- **REQUIREMENT**: Each entry below should be echoed exactly, with pictures omitted.

- **DATA PROVIDED**:
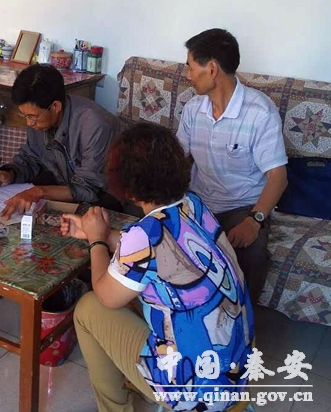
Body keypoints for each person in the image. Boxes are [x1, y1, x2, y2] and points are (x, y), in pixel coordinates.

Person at [63, 122, 254, 412]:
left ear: (128, 187)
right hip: (236, 371)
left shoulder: (143, 236)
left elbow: (106, 295)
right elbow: (154, 250)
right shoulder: (193, 205)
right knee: (133, 294)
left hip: (191, 392)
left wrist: (96, 241)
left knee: (88, 308)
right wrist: (100, 234)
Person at [177, 28, 288, 304]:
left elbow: (278, 177)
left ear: (212, 69)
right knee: (158, 233)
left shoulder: (260, 112)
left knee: (252, 254)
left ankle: (243, 321)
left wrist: (254, 221)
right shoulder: (193, 109)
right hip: (199, 202)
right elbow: (177, 159)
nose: (187, 75)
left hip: (243, 207)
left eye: (190, 66)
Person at [0, 64, 121, 218]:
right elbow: (30, 159)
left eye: (32, 116)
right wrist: (10, 174)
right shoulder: (40, 120)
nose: (29, 123)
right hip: (70, 185)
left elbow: (88, 189)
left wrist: (38, 192)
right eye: (25, 116)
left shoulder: (94, 125)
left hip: (108, 195)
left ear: (55, 106)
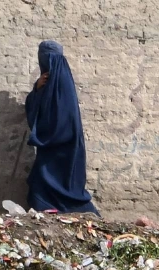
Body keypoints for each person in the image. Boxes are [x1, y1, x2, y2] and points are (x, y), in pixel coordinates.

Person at [25, 41, 98, 215]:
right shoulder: (46, 83)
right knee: (39, 181)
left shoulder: (63, 82)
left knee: (54, 180)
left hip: (63, 145)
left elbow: (65, 117)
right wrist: (37, 89)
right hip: (49, 145)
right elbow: (35, 107)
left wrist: (46, 137)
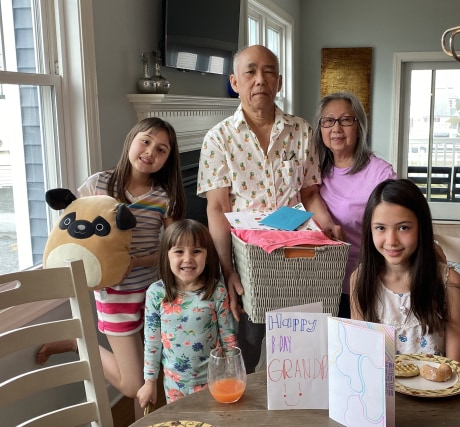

- **EXERCISE ANSWER**:
Body keypoints for each person in the image. Boxes are [x1, y1, x2, y2] and points are (x, y), in pixel coordinates.

Person at [63, 122, 254, 412]:
left ear: (128, 187)
right hip: (236, 371)
left shoulder: (143, 236)
left elbow: (106, 295)
right elbow: (154, 250)
right shoulder: (193, 205)
right knee: (133, 294)
left hip: (191, 392)
left wrist: (96, 241)
left knee: (88, 308)
right wrist: (100, 234)
Person at [177, 28, 288, 304]:
left elbow: (278, 177)
left ear: (212, 69)
right knee: (158, 233)
left shoulder: (260, 112)
left knee: (252, 254)
left ankle: (243, 321)
left wrist: (254, 221)
right shoulder: (193, 109)
right hip: (199, 202)
right elbow: (177, 159)
nose: (187, 75)
left hip: (243, 207)
left eye: (190, 66)
Person at [0, 64, 121, 218]:
right elbow: (30, 159)
left eye: (32, 116)
right wrist: (10, 174)
right shoulder: (40, 120)
nose: (29, 123)
right hip: (70, 185)
left elbow: (88, 189)
left wrist: (38, 192)
right eye: (25, 116)
left shoulder: (94, 125)
left hip: (108, 195)
left ear: (55, 106)
Body keypoints for each person in the image. Boxes are [x1, y1, x2, y2] and points are (x, y), in pixel coordinates.

Person at [25, 41, 98, 215]:
right shoulder: (46, 83)
right knee: (39, 181)
left shoulder: (63, 82)
left knee: (54, 180)
left hip: (63, 145)
left elbow: (65, 117)
right wrist: (37, 89)
right hip: (49, 145)
right elbow: (35, 107)
left wrist: (46, 137)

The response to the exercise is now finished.